The politics heavily exploit ethnical divisions among three dominant groups – Bosniaks, Serbs and Croats, persistently creating an enemy image of each other. Accordingly, facing the past has been approached rather selectively – by commemorating your victims only and by denying the war crimes committed by your ethnic group. Furthermore, the majority groups usually have a kind of monopoly for remembrance, not allowing minority groups to commemorate their victims as they would like to.
Therefore, a group of human rights activists from Bosnia and Herzegovina initiated the White Armband Day. They had been contemplating: if the authorities do not want to allow the building of memorials or commemorative public gatherings like they did back in 2012, they still do not have the power to forbid anyone from wearing the armband while walking around.
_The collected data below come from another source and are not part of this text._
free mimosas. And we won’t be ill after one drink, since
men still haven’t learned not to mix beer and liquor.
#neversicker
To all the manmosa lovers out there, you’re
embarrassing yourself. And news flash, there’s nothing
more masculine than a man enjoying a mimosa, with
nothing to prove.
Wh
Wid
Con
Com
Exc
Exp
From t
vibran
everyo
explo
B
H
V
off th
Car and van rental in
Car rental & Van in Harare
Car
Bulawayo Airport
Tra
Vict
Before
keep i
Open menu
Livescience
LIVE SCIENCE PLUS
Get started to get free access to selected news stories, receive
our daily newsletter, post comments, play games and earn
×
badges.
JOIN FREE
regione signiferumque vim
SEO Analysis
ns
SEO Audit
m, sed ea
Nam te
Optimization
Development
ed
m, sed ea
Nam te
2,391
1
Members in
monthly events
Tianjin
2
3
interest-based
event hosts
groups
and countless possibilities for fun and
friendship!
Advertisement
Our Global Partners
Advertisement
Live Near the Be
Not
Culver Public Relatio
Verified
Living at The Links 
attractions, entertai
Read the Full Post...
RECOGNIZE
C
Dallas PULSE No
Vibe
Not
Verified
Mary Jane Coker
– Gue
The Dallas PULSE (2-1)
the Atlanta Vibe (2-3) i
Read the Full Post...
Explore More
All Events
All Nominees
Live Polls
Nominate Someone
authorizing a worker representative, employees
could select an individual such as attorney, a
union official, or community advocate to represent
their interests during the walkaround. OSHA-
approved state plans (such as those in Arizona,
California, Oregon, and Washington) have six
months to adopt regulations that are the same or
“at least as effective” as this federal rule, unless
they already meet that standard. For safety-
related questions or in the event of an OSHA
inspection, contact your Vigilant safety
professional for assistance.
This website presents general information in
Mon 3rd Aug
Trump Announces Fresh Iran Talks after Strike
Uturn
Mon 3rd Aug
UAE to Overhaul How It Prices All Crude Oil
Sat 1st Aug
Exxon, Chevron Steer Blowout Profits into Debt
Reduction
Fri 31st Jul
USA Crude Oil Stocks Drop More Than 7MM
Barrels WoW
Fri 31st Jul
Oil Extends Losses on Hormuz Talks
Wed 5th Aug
Last Sunday, the White Armband Day took place in Prijedor for the ninth year in a row. Like the previous eight, it was run by the human rights activists group called Jer me se tiče, meaning 'Because it concerns me'. From the very beginning, the activists have operated with two main goals in mind: to keep away this date from politicians and to show the victims as human beings in the first place, not as members of a particular ethnic group. Over the years, the activism has been slowly redirected towards the victims who were killed before even becoming aware of their ethnic identity at all.
"We commemorate the thousands of people, including 102 children, killed in Prijedor in 1992. I salute the work of HR defenders on preserving the memory of the victims, and I call on local authorities to step up the preparations for the memorial for the killed children," Dunja Mijatović, the Council of Europe Commissioner for Human Rights tweeted.
Being repeatedly verbally attacked by radicals from all ethnic groups, the activists believe they are doing the right thing. "The local government in Prijedor finally agreed that the killed children should have a monument. It will also be a monument to our common struggle for equality and the right of all victims to remembrance," said Edin Ramulić, one of the activists, in the eve of this years' White Armband Day.